MARIA-CARMEN PERLINGEIRO TEXTES

Serait-ce vraiment insensé d’affirmer que ces sculptures en pierre cherchent à absorber la dimension du temps? Que ce qu’elles sont n’est pas éternel. Qu’en perdurant dans ce qu’elles sont, elles nous parlent de ce qui ne dure pas. Petits mensonges qui font semblant d’être, et ne sont pas. N’est-ce pourtant pas cela l’ambigüité de l’albâtre, une pierre plutôt fausse – fausse au point de paraître parfois artificielle?

Parce que dans l’albâtre, c’est avant tout la pierre qui semble être absente. L’albâtre est une pierre qui a l’air de mentir sur la pierre. Je me demande si le titre de certaines sculptures ainsi que du texte du catalogue d’une exposition récente, respectivement White lies et Petits mensonges (1) n’insinue pas quelque chose de cette nature.

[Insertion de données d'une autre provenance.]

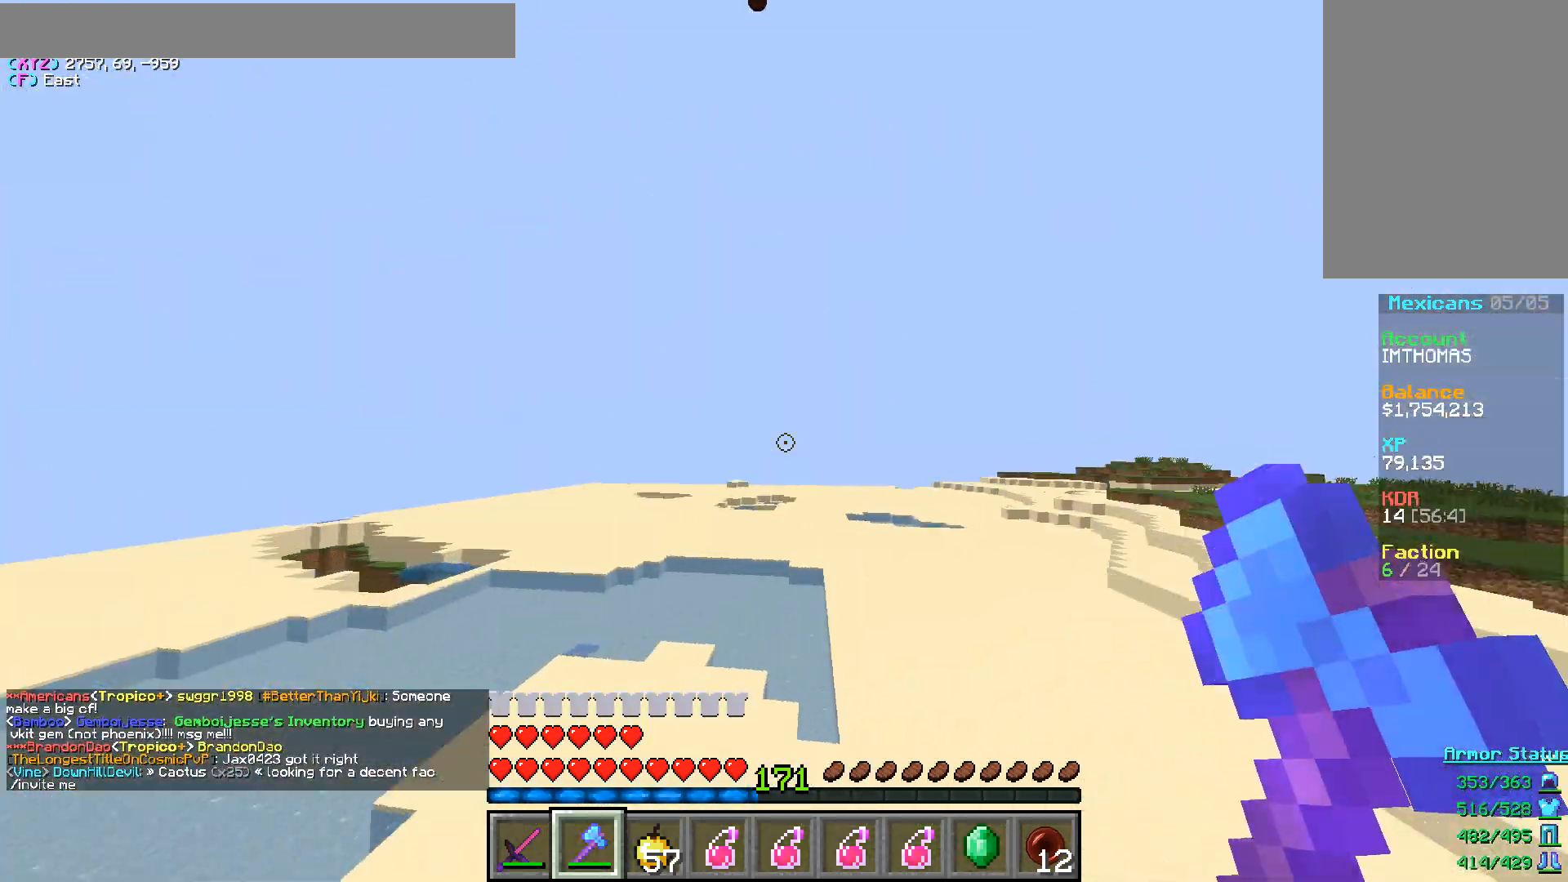
{"keys": ["a", "w"], "mouse": [], "events": [[133, "w", "up"], [183, "a", "down"], [233, "d", "up"], [350, "w", "down"]]}
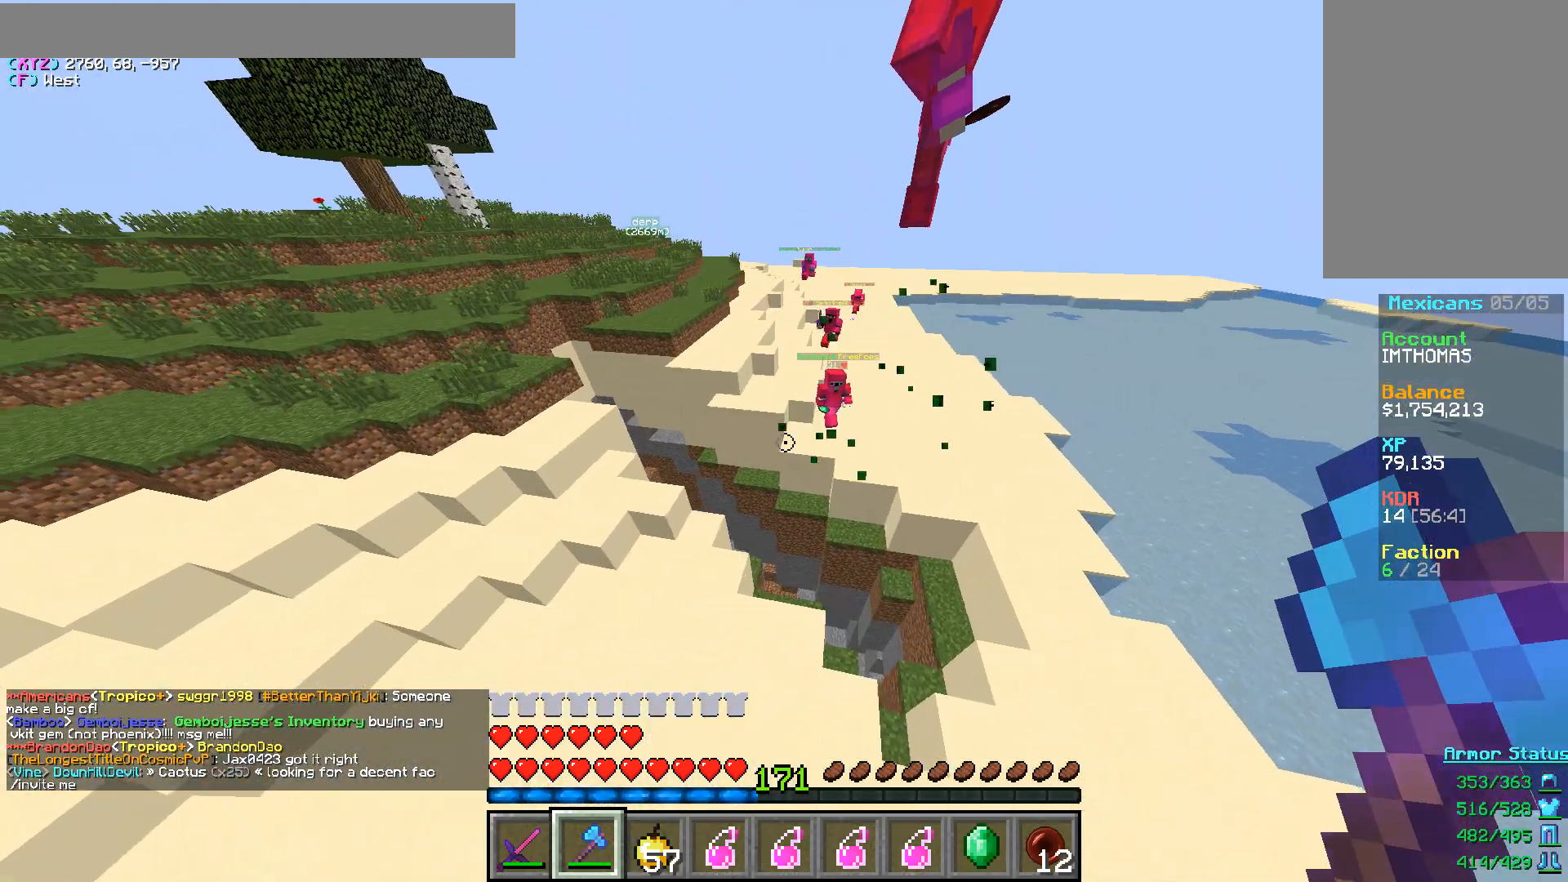
{"keys": ["w"], "mouse": [], "events": [[17, "a", "up"], [133, "d", "down"], [383, "w", "up"], [433, "d", "up"], [483, "w", "down"]]}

En effet, il semble y avoir quelque chose de périssable dans l’albâtre, qui se rapproche du vivant, qui l’a peut-être déjà été et qui peut de nouveau l’être. Quelque chose que l’on a oublié, et qui peut être remémoré. Parce que dans l’albâtre rien n’est figé pour toujours, comme dans les autres pierres. Même trouble, mat et flou, l’albâtre révèle un intérieur, imitant ainsi certains organismes sans défense. Comme si la pierre perdait ses défenses en se dépetrifiant. Sa superficie, son ultime défense, devient pellicule translucide. Face à cela, les suggestions sont nombreuses. D’un coté, il nous semble être devant des choses oubliées depuis longtemps, de l’autre, devant une sculpture en gestation, endormie dans son état embryonnaire, pré-sculpture, pré-pierre. Quelque chose qui n’a pas encore pris forme, amorphe – des méduses, ce qui en portugais se traduit par águas-vivas, autrement dit eaux-vives (2). Un état pré ou entre, suffisamment indéfini. Tel un organisme encore indécis entre le liquide et le solide. En d’autres termes, quelque chose qui se refuse à être solidement sculpture solide. Une autre suggestion peut emerger de l’association avec la matière organique, également indécise et ambiguë, qu’est l’ongle. Et un morceau d’ongle coupé rappelle très bien le croissant de lune – la Lune elle-même, vue d’ici, n’est-elle pas opaque, lumineuse, presque translucide, ne pourrait-elle pas être faite d’albâtre? Lunatiques, n’est-ce pas le nom du travail? Un titre qui, en mentant suffisamment, mais peu et de manière poétique, cherche à éviter tout entendement limité et partiel prévalant aujourd’hui.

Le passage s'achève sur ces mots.